La Formula 1 riparte, ormai l’attesa è agli sgoccioli, ma lo spettro del covid è ancora presente, per questo le squadre dovranno adottare degli accorgimenti per vivere le attività in pista nel massimo della sicurezza. Certo, tutti sperano che questo momento di incertezza passi il prima possibile e che si possa tornare presto alla normalità, ma intanto bisogna attenersi alle regole, vediamo quali.

Il codice comportamentale nel circus ai tempi del Coronavirus

Nessuno spettatore sugli spalti, e questo si sapeva, le gare avverranno, tanto per usare un gergo calcistico, a porte chiuse. Ma è ridotto al minimo anche il personale che opererà in pista, eccezion fatta per i tecnici che lavorano nei box, quelli rimarranno 60. Ogni team potrà avere una rappresentanza formata da un massimo di 80 persone, niente sponsor dunque, pochi addetti ai lavori tra i media, e ospiti esclusi.

Sarà un paddock “a bolle”

Ci saranno delle cosiddette bolle, una sorta di schema a scatole cinesi, con ogni bolla che ne ingloba altre. Facciamo un esempio, il personale di ogni team, dei commissari di pista, e l’insieme delle squadre formerà una bolla più grande che si restringe fino a delle piccole bolle come quella rappresentata da tutti coloro che all’interno dello stesso team lavorano sulla medesima monoposto.

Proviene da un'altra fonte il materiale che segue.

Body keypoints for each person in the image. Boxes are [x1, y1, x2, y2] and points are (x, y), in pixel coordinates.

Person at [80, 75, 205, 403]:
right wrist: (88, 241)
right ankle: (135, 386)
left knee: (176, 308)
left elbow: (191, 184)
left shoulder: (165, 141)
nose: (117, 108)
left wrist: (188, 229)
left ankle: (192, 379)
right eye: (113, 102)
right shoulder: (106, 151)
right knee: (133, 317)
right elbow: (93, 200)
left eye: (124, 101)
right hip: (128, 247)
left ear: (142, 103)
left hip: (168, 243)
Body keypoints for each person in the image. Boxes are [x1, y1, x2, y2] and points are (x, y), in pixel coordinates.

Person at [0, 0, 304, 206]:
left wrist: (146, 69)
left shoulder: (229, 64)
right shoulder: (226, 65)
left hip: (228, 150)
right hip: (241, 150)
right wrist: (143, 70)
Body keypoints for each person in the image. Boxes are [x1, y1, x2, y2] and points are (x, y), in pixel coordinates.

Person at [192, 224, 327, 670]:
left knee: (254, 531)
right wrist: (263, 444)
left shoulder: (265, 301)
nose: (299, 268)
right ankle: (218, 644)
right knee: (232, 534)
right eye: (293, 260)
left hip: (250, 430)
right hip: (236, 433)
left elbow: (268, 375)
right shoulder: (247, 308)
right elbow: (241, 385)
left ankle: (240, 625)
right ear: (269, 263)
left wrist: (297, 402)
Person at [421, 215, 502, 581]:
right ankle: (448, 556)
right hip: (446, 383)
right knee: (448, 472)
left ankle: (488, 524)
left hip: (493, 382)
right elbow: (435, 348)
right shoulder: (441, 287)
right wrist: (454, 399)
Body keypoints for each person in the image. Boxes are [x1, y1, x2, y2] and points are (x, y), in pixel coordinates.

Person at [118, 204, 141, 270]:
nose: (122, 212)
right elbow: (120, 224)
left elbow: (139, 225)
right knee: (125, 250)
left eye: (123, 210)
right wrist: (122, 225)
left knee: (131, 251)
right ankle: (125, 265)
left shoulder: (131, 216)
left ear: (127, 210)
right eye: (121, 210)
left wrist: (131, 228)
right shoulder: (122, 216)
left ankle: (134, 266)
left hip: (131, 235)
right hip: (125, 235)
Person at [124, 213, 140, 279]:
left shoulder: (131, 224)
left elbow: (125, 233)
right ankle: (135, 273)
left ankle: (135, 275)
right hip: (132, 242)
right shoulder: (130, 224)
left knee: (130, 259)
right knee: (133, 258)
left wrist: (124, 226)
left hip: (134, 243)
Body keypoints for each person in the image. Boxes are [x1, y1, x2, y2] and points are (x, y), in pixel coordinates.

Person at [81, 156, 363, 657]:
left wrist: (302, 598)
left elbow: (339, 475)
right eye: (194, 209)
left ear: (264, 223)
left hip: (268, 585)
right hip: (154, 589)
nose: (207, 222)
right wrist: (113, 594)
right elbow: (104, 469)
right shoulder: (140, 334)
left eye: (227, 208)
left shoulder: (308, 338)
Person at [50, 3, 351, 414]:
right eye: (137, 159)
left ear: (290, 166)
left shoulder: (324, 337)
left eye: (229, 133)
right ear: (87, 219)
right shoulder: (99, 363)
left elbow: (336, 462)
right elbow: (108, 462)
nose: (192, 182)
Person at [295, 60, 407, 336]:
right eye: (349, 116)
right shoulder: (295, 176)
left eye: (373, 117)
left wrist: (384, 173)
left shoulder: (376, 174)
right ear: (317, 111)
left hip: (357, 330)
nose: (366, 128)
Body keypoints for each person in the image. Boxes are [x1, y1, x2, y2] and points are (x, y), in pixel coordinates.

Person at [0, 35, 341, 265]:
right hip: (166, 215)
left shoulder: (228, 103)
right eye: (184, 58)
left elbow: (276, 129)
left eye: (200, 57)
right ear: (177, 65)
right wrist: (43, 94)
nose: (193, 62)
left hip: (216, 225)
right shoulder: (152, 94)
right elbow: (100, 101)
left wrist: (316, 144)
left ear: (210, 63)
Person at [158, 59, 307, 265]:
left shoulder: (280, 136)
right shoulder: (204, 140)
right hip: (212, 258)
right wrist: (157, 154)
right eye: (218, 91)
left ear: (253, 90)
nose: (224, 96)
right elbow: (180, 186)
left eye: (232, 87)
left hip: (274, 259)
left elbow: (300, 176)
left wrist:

Così ci sarà una bolla per Vettel ed una per Leclerc in Ferrari. Ovviamente, i team non potranno incontrarsi nel paddock mescolando seppur per alcuni momenti il personale, e così quelli che lavorano su un’auto non potranno adoperarsi sull’altra monoposto nel box. Tutto questo favorisce una migliore gestione degli infetti in caso vengano riscontrati dei contagiati all’interno di una delle suddette bolle.

Test a tappeto

Per scongiurare una micropandemia ecco che il personale che scenderà pista dovrà effettuare un test 4 giorni prima di ogni gara e ripeterlo ogni 5 giorni. Per monitorare il tutto poi verrà utilizzata un’applicazione che è stata denominata “Track and Trace” per comprendere nel minor tempo possibile quali siano gli individui che siano state a contatto con una persona risultata infetta. In ogni caso non sarà possibile togliersi la mascherina, quindi le operazioni in pista diventeranno decisamente più difficili con le temperature estive. Nel caso che un membro del team si infetti può essere sostituito, ma per scongiurare l’eventualità ci sono squadre che effettuano una turnazione del personale. Infine, bisognerà stare attenti a quello che accadrà fuori dal circuito per non correre ulteriore rischi, così, ad esempio, si potrà mangiare in pista o negli alberghi scelti dal team.